Please don't link the images 
currently 446 pics up. 
Link: 
http://skyline.lymz.us:8080/gallery


----------



## Leggy pete (Jun 12, 2002)

Some good pics thanks.


----------



## skylineGTR_Guy (Mar 23, 2004)

Leggy pete said:


> *Some good pics thanks. *


I'm organising it by model right now....


----------



## Alan (Jul 1, 2001)

Excellent site  Thanx 4 the link


----------



## skylineGTR_Guy (Mar 23, 2004)

Are the speeds ok? It's hosted from home, so hopefully it will work out ok.


----------



## LSR (Jun 4, 2003)

skylineGTR_Guy said:


> *Are the speeds ok? It's hosted from home, so hopefully it will work out ok. *


Speeds are fine for me (I'm on 512kbps connection, BTW).


----------



## duka (Oct 6, 2002)

Excellent :smokin:


----------



## s2gtr (Jun 30, 2001)

Superb site and well arranged 

Thanks for that

Dave


----------



## skylineGTR_Guy (Mar 23, 2004)

If any of you have any pictures of your own you would like to add let me know


----------



## hipogtr (Feb 17, 2002)

Great collection of pix. Excellent work.

Cya O!


----------



## skyline swift (Aug 20, 2003)

very nice pic's, keep up the mint work!.. .


----------



## skylineGTR_Guy (Mar 23, 2004)

skyline swift said:


> *very nice pic's, keep up the mint work!.. .
> 
> *


Should be adding more tonight or tomorrow and bring it over 500 pics


----------



## skylineGTR_Guy (Mar 23, 2004)

Ok up to 533 pics and 90 videos, hi res pics and videos are for members only, please dont download more than 1 video at a time since the site is hosted from home and it will kill my bandwith forcing me to remove the vids, so please dont ruin it for others


----------



## Blow Dog (Sep 4, 2001)

You've practically got my whole site on yours! 

Cem


----------



## skylineGTR_Guy (Mar 23, 2004)

Blow Dog said:


> *You've practically got my whole site on yours!
> 
> Cem *


Out of all the skyline pictures I've seen your former R34 was my favorite!

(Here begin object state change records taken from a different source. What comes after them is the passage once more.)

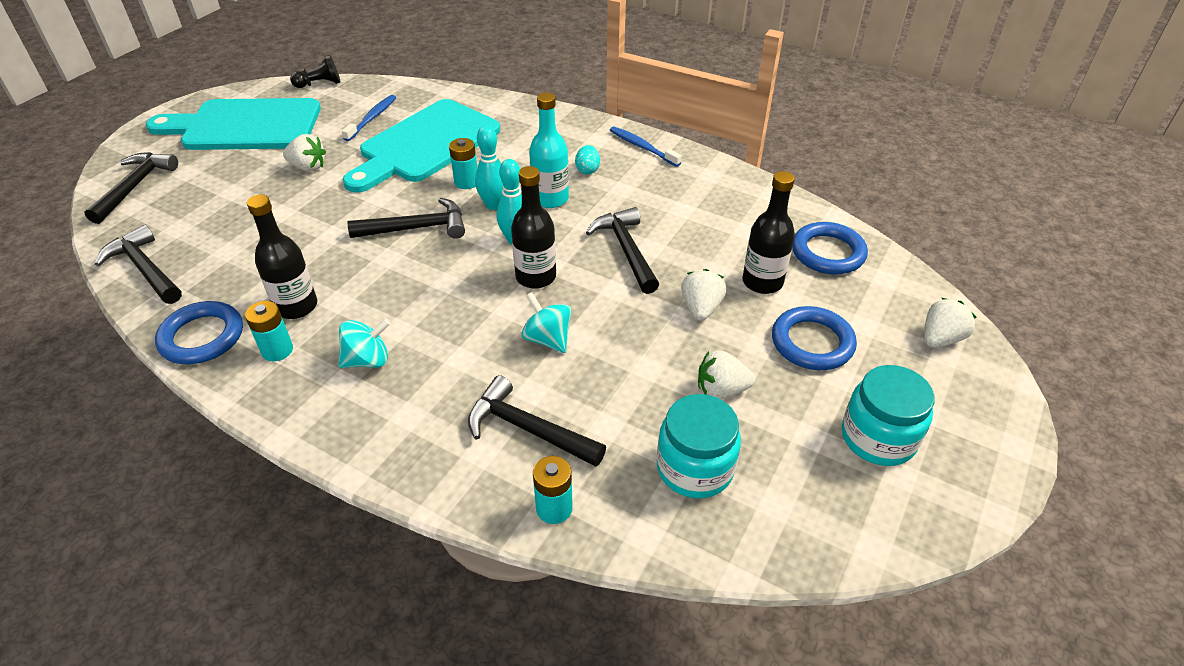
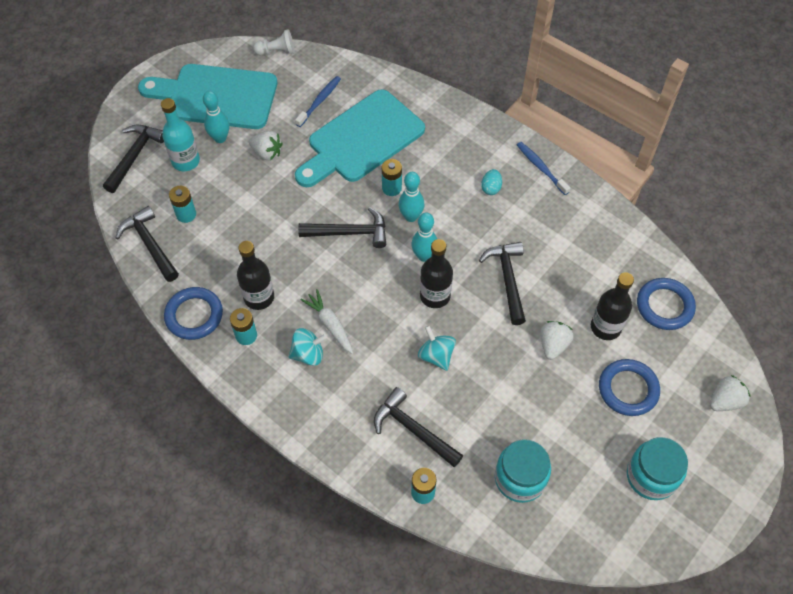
camera: 10 degrees right, 15 degrees up
(199, 234) = (186, 214): none -> turquoise battery
(248, 160) = (220, 138): none -> turquoise bowling pin
(319, 84) = (276, 51): black pawn -> white pawn
(397, 323) = (330, 324): none -> white carrot
(550, 199) = (456, 216): turquoise bottle -> turquoise bottle (186, 161)
(721, 390) = (551, 420): white strawberry -> none

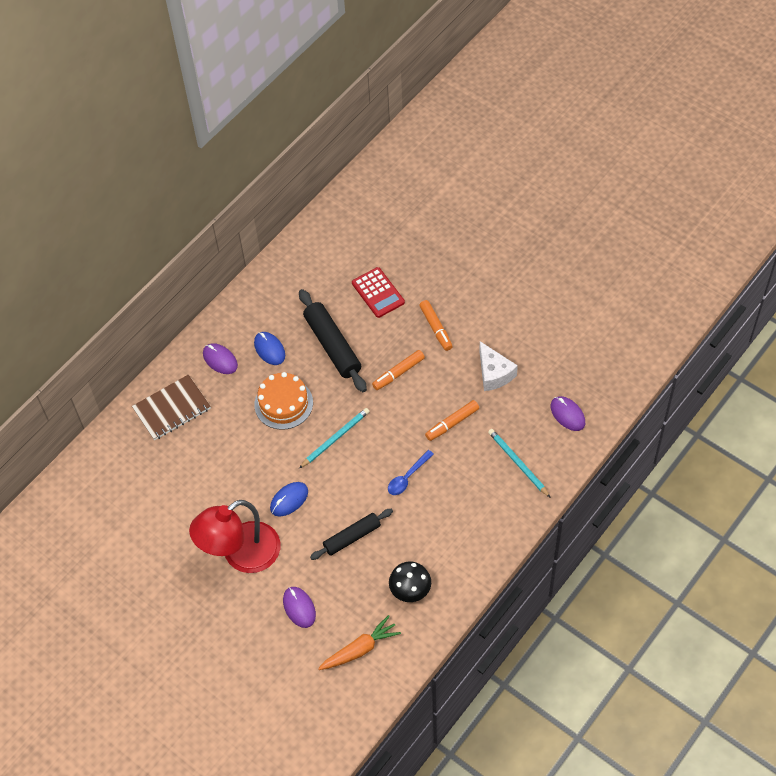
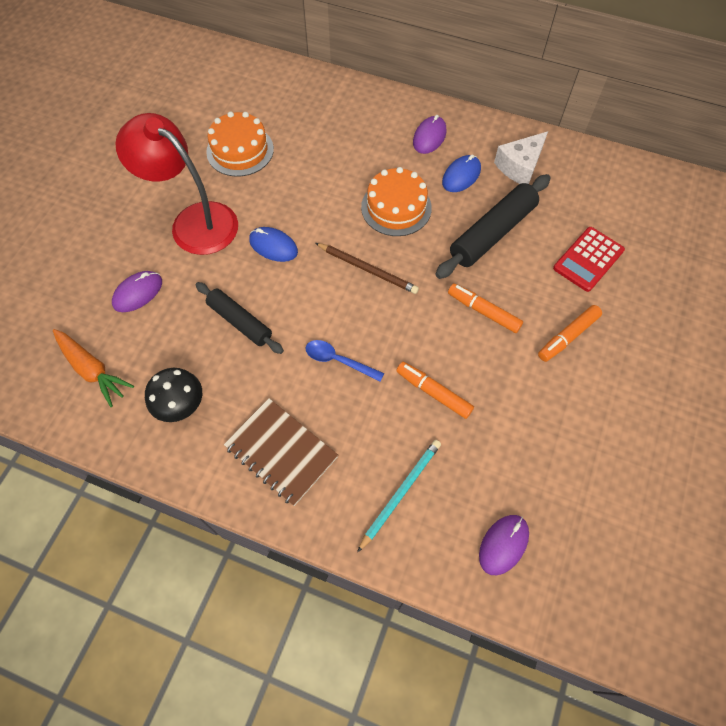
camera: 70 degrees right, 5 degrees up
(172, 409) = (354, 115): brown notebook -> brown notebook (281, 452)
(176, 506) = (240, 150): none -> orange cake
(335, 438) = (367, 269): turquoise pencil -> brown pencil
(494, 373) = (529, 425): white cheese -> white cheese (520, 166)

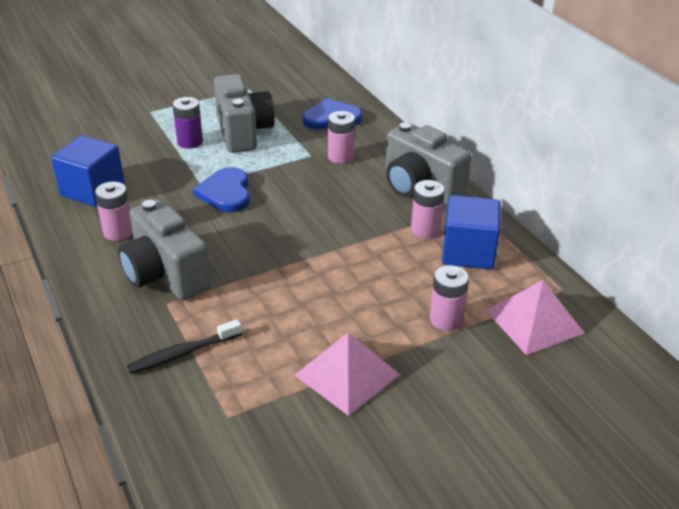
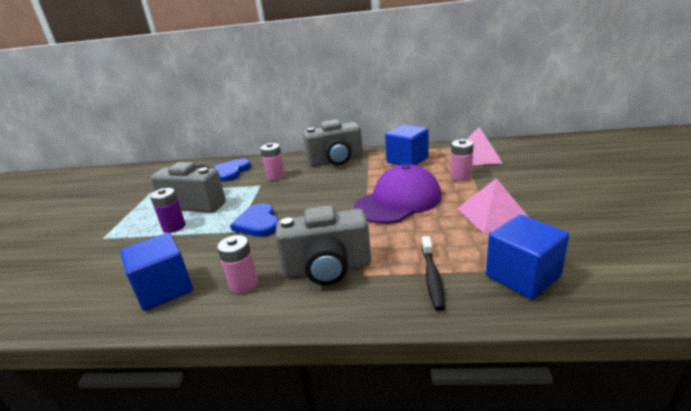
camera: 55 degrees left, 10 degrees down
(215, 424) = (522, 276): none -> blue cube
(226, 193) = (258, 223): blue heart -> blue heart turned 45 degrees clockwise
(336, 281) = (398, 201): none -> purple cap
(425, 230) = (376, 167): pink battery -> none

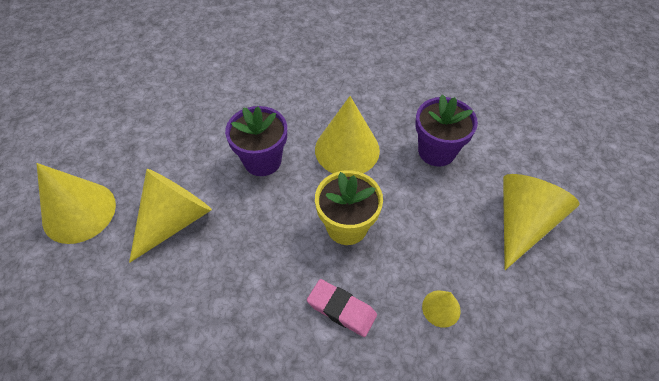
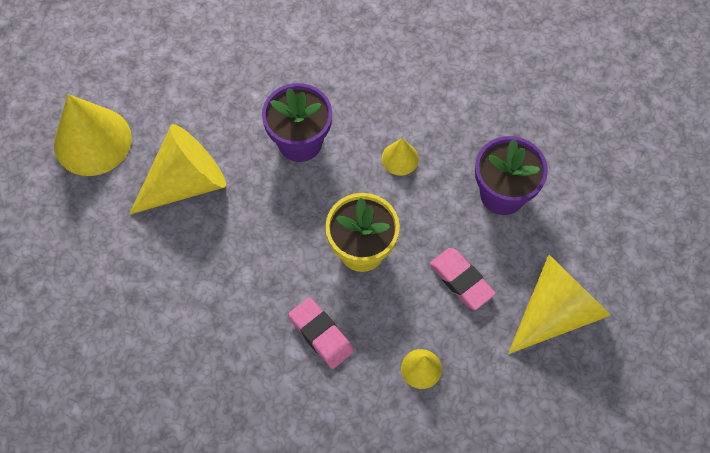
camera: 20 degrees right, 10 degrees up
(347, 149) = (400, 158): yellow cone -> yellow cone, size x0.48
(438, 224) = (461, 280): none -> pink eraser

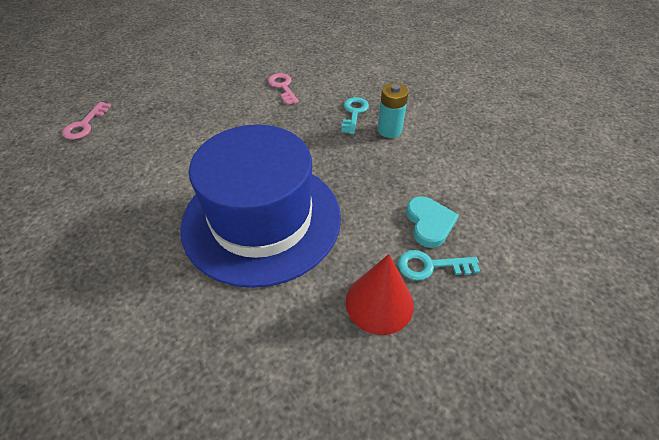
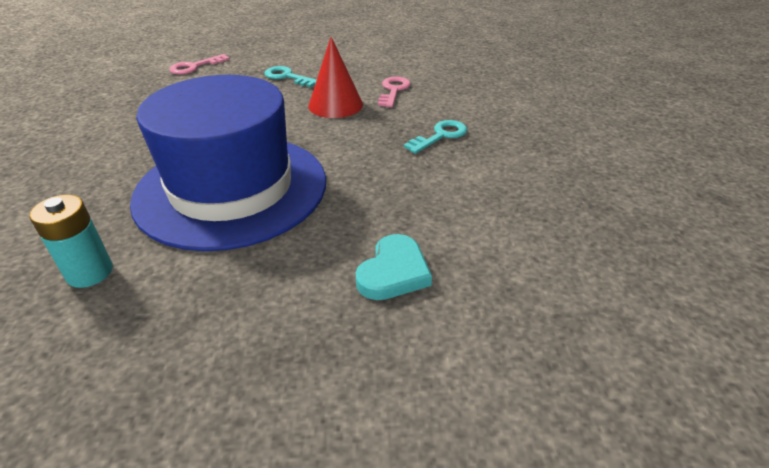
camera: 35 degrees right, 10 degrees down
(379, 302) = (240, 317): red cone -> red cone (335, 105)
(389, 130) = (462, 165): turquoise battery -> turquoise battery (90, 272)
(430, 266) = (340, 314): turquoise key -> turquoise key (287, 77)

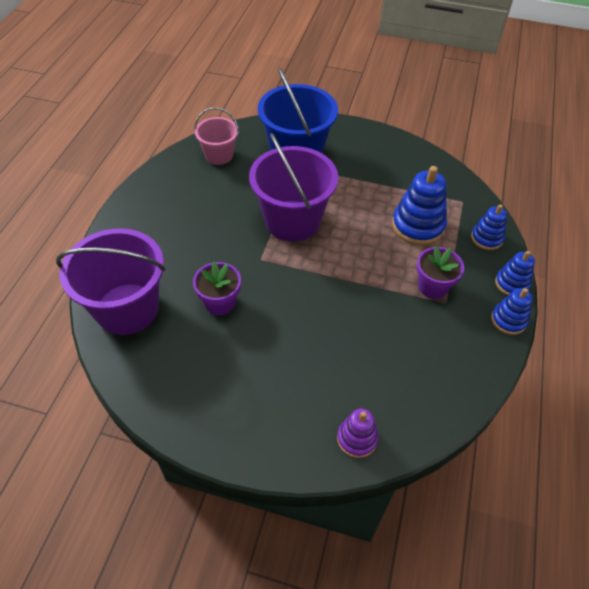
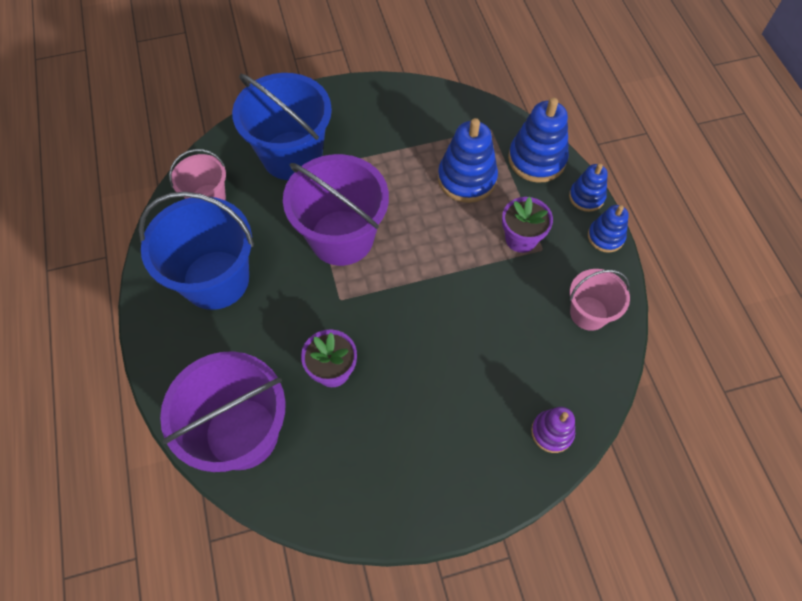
camera: 30 degrees left, 10 degrees up
(185, 206) = (216, 280): none -> blue bucket
(453, 368) = (589, 313): none -> pink bucket
(486, 238) = (537, 159): blue stacking toy -> blue stacking toy, size x1.68

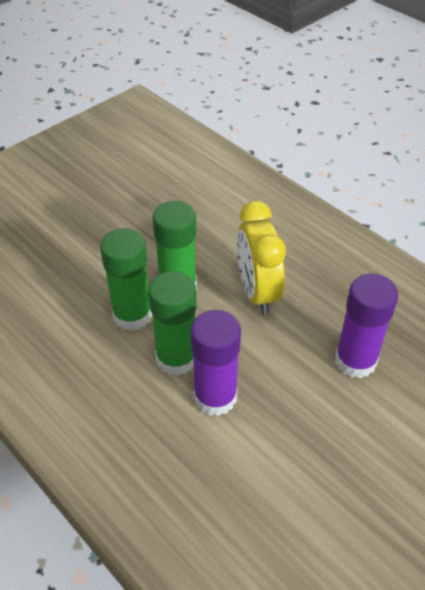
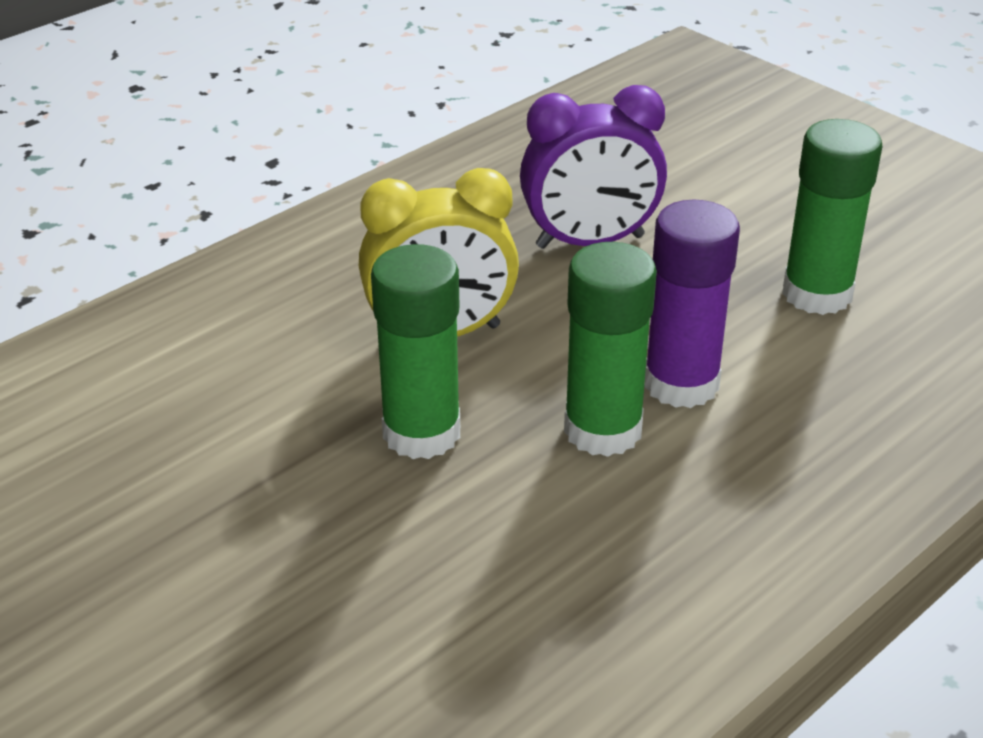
camera: 90 degrees left, 10 degrees down
(132, 315) = (497, 494): green glue stick -> green glue stick (817, 294)
(355, 361) = (590, 242): purple glue stick -> purple clock

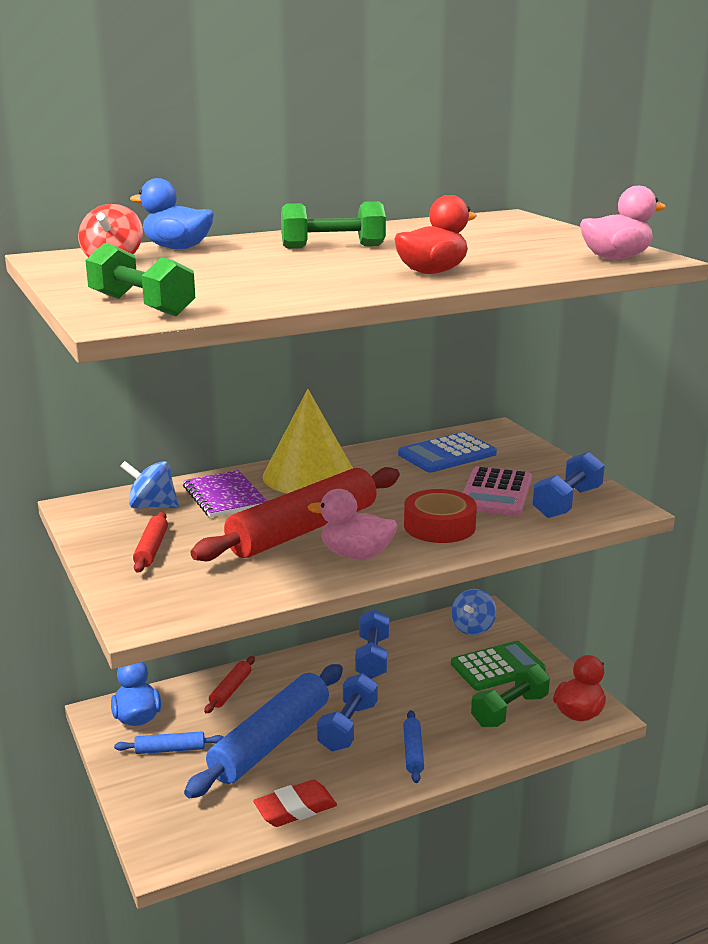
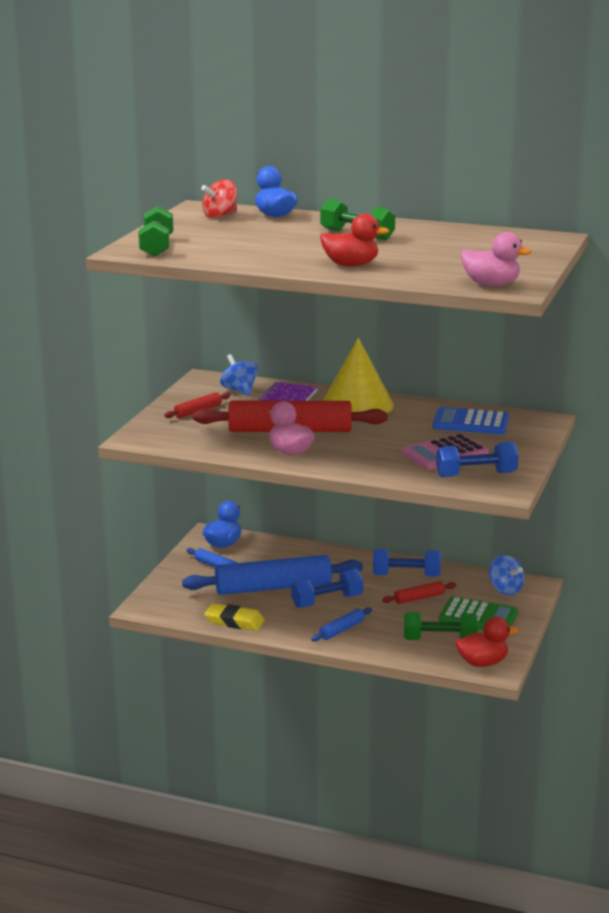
camera: 45 degrees right, 0 degrees up
(230, 690) = (293, 554): red rolling pin -> red rolling pin (419, 598)
(295, 809) = (234, 621): red eraser -> yellow eraser
(372, 658) = (406, 575): blue dumbbell -> blue dumbbell turned 45 degrees clockwise
(439, 526) = (367, 457): red tape -> none
(473, 628) = (505, 589): blue spinning top -> blue spinning top turned 105 degrees counterclockwise

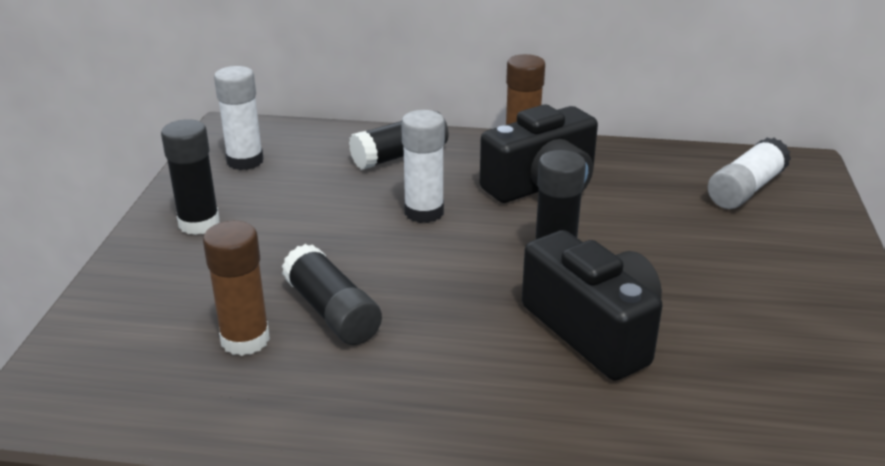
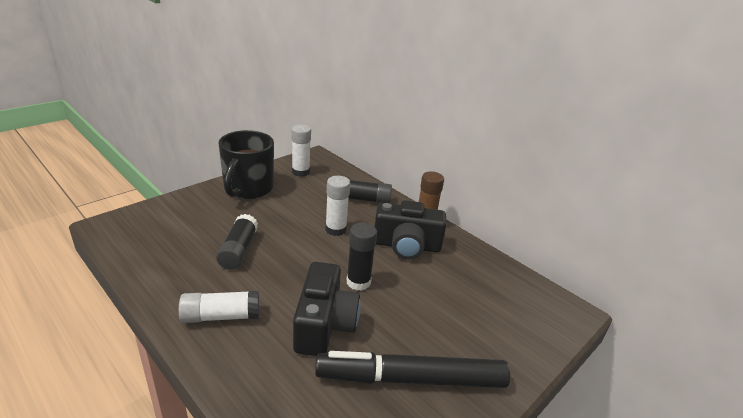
camera: 35 degrees right, 0 degrees up
(199, 223) = (248, 188): black glue stick -> black mug
(245, 340) = (195, 242): brown glue stick -> none
(745, 189) = (512, 305): white glue stick -> white glue stick (221, 316)
(768, 325) = (411, 379): none -> black marker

Hope you don't mind that I have the pics on my site, I'll add some kind of thank you page or something  Do you by any chance have a larger version of this picture:










I'm just itching to make it my wallpaper!


----------



## johnnyTightlips (Jun 17, 2003)

how does 'one' become a member?


----------



## skylinebabe (Apr 3, 2004)

*OMG THATS HELL MAD*

BLUE HUGE         wow u have put alot of effort into this and it looks FANTASTIC!WELL DONE LOVED IT!


----------



## skylineGTR_Guy (Mar 23, 2004)

johnnyTightlips said:


> *how does 'one' become a member? *


Just send me a PM with your desired username and password and I'll add you


----------



## toffy (Oct 9, 2002)

Hope you had permission from all the different people mate. Only looking at the 2nd page & already seen a 1/2 a dozen or so cars that belong to people on here. 

some good pics though.


----------



## skylineGTR_Guy (Mar 23, 2004)

toffy said:


> *Hope you had permission from all the different people mate. Only looking at the 2nd page & already seen a 1/2 a dozen or so cars that belong to people on here.
> 
> some good pics though. *


I took a few of the pics, others were submited by owners, others were found on the internet. Most of the pics are already on a million other sites so who the origninal owners were I have no idea. I did take some from some other sites and alot were sent to me by various friends. I don't take any credit for the images pulled of of other sites and if any of them had watermarks or any other tagging indicating the original owner I left on the pic, instead of cutting it off and claiming it as my own. Alot of the wallpapers are distributed for free and I am just re-distributing them. If anyone has any copyright issues they can contact me and if they can prove that they are the rightfull owners then I can credit them or whatever. But so far no one has seemed to mind


----------



## skylineGTR_Guy (Mar 23, 2004)

I added some magazine scans and more pics 
http://skyline.lymz.us:8080/gallery/scans

so the total is now 740 images and 91 videos.


----------



## skylineGTR_Guy (Mar 23, 2004)

Ok you little freeloaders, I've added 1591 new skyline pictures to the gallery bringing the total to 2335 images/videos 
I should charge you guys for this stuff....


----------



## toffy (Oct 9, 2002)

Boo it took ages to find this & the sites not working.


----------



## skylineGTR_Guy (Mar 23, 2004)

Server went down, I still have all the images and videos, just need hosting


----------



## stew-s (Sep 16, 2004)

aww thats not fair. someone with a bigger collection of pics than me.


----------



## Piggaz (Sep 5, 2002)

Link doesnt work 
If someone has enough space i can upload all 4250 GTR pics (give or take a few) i got on here. Obsessed. I think so :smokin:


----------



## Mr R32 M (Jun 12, 2004)

DAMN! its unfair, someone host the pics for him!

mark


----------